• _Aim of the exercise_
Among the records below, find the lines with the word "assign" and copy them.

• _The data_
_ _ _ _ _
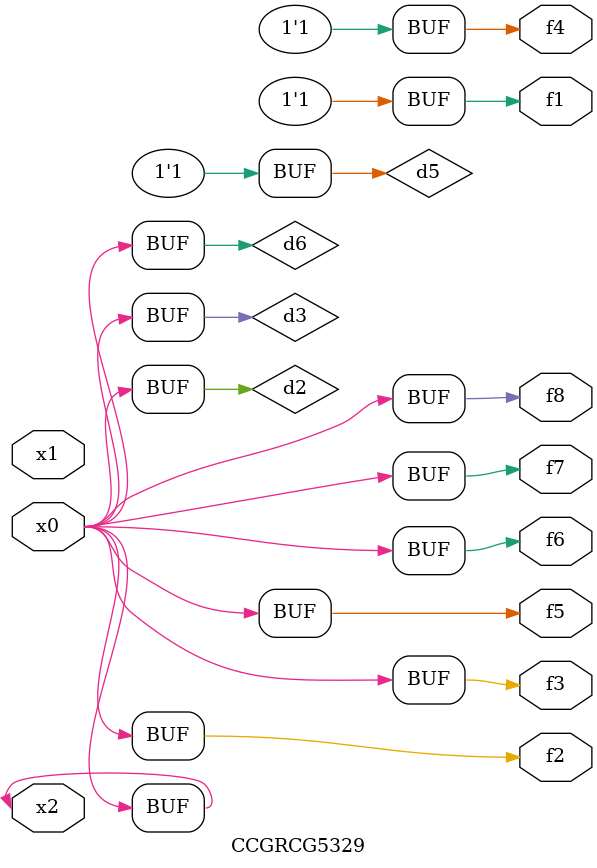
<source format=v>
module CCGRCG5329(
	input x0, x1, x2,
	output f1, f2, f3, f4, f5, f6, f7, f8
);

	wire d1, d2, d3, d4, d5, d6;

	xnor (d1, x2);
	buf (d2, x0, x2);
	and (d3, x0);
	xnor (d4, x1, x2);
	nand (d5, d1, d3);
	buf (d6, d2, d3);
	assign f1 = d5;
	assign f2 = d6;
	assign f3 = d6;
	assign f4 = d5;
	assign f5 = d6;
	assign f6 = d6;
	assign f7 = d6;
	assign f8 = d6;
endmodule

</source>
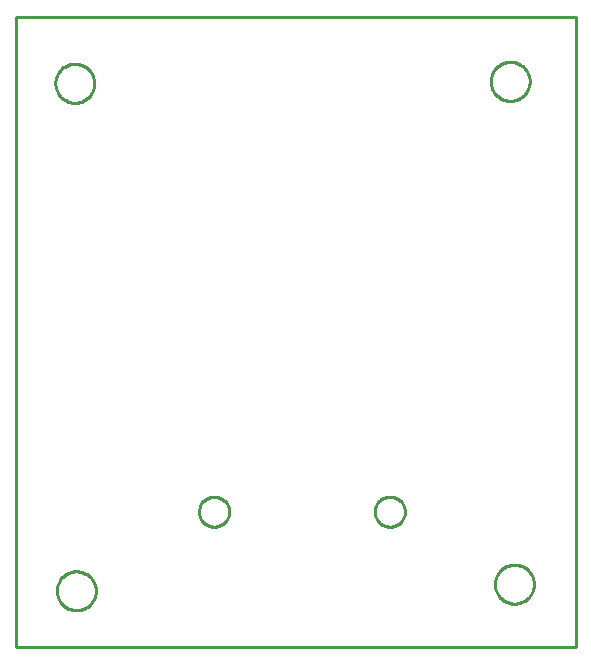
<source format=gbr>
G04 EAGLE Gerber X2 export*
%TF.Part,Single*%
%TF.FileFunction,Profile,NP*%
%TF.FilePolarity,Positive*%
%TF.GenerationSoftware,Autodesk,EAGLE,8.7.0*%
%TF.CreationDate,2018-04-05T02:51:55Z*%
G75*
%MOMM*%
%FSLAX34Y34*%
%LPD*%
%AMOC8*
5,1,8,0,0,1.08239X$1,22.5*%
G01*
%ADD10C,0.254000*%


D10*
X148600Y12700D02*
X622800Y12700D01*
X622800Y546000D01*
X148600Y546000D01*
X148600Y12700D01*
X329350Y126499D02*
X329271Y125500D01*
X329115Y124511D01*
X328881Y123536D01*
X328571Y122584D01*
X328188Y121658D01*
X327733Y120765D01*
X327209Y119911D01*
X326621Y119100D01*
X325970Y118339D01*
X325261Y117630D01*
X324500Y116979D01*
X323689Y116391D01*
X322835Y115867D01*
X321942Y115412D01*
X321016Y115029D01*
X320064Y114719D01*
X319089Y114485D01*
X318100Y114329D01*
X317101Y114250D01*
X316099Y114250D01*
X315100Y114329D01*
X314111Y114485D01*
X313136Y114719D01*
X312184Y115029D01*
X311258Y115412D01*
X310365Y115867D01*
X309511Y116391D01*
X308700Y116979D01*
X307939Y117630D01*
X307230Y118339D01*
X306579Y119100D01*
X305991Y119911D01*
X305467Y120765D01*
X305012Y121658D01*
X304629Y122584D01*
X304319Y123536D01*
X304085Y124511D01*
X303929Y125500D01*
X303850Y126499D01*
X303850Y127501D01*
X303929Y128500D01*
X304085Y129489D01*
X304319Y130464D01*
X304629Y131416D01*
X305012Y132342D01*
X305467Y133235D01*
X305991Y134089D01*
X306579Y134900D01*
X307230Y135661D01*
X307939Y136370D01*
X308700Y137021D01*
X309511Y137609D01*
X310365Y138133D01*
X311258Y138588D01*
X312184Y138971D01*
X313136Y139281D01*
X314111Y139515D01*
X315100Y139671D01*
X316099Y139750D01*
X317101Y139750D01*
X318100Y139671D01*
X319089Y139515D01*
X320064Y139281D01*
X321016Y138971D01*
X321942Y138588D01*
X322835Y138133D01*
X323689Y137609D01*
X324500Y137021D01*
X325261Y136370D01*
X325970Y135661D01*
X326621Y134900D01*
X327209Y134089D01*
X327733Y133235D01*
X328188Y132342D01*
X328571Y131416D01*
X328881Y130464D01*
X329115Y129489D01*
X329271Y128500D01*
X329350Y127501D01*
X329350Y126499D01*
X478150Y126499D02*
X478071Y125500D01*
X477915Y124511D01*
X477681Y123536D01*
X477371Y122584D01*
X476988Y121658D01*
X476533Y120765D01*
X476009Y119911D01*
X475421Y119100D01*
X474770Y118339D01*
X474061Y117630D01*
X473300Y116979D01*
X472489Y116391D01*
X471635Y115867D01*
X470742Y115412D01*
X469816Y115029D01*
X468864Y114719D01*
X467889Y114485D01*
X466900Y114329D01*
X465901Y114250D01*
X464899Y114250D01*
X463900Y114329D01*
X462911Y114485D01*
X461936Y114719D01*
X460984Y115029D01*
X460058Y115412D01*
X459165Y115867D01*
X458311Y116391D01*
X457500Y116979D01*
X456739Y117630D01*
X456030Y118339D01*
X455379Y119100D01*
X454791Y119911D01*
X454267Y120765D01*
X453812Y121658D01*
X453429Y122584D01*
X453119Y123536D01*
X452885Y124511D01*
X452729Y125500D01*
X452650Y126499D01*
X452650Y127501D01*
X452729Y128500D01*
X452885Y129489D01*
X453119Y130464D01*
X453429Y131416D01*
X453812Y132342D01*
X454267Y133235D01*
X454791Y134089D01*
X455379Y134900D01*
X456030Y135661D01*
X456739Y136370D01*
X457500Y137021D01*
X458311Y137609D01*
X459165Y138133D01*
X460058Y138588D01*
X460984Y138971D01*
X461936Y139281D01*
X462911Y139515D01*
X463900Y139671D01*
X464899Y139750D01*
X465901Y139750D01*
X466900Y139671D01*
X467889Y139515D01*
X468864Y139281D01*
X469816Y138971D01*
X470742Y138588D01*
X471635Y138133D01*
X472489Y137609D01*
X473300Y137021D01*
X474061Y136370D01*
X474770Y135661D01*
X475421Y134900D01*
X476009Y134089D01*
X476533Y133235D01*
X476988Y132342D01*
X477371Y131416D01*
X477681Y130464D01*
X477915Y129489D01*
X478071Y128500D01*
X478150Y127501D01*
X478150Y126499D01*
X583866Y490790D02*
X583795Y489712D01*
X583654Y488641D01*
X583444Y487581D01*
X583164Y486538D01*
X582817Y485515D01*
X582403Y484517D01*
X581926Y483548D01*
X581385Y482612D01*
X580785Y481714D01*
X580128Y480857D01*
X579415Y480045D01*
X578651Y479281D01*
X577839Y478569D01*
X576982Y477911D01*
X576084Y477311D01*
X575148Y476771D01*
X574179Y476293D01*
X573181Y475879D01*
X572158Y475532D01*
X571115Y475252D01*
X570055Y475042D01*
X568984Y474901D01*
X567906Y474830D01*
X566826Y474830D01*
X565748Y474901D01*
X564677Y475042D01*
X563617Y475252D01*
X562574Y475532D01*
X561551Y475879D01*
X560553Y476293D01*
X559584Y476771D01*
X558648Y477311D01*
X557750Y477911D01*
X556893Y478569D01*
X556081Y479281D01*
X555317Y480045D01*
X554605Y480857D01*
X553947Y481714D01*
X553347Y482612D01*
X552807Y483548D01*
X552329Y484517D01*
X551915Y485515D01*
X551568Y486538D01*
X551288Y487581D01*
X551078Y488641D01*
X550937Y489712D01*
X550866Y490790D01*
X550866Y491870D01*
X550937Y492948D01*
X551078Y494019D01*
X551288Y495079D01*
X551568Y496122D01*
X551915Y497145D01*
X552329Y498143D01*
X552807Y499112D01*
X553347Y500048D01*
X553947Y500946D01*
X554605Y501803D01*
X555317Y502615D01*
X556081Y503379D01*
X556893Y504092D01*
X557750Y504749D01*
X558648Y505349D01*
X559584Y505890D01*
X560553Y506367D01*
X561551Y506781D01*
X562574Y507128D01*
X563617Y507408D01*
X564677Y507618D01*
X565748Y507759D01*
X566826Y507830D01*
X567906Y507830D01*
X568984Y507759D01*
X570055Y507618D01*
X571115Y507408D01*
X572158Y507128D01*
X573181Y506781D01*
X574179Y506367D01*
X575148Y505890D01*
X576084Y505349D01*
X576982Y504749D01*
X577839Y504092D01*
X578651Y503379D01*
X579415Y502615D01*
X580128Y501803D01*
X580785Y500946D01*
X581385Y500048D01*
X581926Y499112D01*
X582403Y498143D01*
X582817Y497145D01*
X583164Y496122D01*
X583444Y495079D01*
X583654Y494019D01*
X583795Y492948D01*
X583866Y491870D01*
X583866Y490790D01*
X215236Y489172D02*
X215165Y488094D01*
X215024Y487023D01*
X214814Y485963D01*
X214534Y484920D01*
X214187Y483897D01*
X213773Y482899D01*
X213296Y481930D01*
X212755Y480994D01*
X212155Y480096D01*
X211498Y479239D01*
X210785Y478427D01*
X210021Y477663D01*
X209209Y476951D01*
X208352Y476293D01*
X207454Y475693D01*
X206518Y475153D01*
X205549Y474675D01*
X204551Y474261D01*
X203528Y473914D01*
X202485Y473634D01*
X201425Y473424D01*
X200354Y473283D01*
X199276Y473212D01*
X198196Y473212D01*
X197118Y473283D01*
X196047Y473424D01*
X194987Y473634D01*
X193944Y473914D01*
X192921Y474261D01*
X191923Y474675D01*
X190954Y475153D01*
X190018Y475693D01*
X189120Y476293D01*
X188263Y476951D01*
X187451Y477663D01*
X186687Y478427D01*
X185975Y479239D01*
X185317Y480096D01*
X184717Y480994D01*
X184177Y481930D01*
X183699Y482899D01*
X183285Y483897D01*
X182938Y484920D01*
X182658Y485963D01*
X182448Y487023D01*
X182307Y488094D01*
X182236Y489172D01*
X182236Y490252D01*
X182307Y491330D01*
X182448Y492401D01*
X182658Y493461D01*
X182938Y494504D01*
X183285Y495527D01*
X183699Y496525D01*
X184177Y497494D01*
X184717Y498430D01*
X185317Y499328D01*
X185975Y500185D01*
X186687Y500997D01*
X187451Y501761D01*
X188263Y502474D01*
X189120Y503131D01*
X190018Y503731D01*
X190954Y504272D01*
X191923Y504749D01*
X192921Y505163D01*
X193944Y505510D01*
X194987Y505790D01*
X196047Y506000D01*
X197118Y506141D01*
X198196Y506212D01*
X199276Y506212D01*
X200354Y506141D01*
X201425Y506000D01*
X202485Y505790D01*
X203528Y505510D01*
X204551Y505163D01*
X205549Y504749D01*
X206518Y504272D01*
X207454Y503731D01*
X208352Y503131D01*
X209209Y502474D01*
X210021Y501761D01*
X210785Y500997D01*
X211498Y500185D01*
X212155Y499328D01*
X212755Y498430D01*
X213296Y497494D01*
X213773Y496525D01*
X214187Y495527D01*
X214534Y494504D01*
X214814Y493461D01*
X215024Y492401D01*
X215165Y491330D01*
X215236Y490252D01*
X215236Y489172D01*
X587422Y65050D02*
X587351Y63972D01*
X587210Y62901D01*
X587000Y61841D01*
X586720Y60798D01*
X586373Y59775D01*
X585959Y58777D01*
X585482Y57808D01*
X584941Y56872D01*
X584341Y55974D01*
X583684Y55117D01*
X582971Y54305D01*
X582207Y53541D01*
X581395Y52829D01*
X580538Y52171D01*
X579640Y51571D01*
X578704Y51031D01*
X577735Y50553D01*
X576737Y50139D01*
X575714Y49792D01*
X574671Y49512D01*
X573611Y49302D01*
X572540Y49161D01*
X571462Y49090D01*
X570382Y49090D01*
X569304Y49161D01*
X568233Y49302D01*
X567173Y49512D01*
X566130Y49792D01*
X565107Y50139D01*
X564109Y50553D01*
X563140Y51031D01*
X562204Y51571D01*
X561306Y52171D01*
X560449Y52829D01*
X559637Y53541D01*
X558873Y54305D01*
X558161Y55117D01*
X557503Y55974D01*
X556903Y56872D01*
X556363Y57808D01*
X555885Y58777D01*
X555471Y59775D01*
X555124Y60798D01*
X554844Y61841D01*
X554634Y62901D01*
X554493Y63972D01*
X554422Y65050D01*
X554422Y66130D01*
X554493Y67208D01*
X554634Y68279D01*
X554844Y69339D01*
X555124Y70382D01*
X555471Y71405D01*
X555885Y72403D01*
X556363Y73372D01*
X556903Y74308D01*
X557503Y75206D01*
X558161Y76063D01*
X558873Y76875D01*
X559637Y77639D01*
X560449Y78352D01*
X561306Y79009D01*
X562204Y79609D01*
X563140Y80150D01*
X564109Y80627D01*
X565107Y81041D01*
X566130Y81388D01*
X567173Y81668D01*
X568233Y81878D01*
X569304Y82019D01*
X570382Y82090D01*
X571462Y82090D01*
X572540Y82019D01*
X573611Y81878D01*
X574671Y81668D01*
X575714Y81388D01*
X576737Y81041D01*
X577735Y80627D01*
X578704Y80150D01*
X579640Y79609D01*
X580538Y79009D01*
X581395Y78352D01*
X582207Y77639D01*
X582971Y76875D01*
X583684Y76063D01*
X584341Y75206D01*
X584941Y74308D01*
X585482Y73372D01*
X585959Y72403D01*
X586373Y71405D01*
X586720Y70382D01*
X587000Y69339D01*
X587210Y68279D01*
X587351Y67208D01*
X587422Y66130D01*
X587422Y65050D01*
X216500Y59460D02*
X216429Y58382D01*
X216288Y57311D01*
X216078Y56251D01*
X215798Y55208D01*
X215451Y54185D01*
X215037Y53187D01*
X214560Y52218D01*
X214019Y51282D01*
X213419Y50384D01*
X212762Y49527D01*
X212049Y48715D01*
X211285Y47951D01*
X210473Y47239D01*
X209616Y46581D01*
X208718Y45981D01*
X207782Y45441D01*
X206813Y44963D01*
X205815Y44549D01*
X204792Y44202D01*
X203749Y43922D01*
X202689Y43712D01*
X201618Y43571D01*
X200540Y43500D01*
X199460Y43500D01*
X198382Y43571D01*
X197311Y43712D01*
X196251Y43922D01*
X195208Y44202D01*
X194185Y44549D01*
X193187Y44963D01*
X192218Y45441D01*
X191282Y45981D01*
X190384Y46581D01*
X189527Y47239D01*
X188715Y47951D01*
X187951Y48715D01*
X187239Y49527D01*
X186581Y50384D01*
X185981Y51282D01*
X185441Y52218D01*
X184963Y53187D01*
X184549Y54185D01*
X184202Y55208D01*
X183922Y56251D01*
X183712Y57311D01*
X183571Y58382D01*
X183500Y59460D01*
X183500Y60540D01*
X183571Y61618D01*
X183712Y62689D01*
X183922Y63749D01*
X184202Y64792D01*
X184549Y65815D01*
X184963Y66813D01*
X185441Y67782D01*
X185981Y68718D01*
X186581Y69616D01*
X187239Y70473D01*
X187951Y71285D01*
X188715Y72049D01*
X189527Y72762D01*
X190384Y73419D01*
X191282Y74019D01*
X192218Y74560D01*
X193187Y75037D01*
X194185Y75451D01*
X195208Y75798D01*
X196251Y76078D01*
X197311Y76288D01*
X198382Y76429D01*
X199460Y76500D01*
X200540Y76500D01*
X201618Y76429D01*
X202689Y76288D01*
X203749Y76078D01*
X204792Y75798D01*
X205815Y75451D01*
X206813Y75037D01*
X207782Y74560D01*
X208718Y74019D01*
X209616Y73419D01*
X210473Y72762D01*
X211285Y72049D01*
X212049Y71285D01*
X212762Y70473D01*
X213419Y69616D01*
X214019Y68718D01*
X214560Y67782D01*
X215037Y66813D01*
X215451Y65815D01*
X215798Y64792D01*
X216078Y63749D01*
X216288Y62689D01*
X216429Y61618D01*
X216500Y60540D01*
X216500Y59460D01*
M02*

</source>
_ _ _ _ _
• _Written response_
	assign f1 = d5;
	assign f2 = d6;
	assign f3 = d6;
	assign f4 = d5;
	assign f5 = d6;
	assign f6 = d6;
	assign f7 = d6;
	assign f8 = d6;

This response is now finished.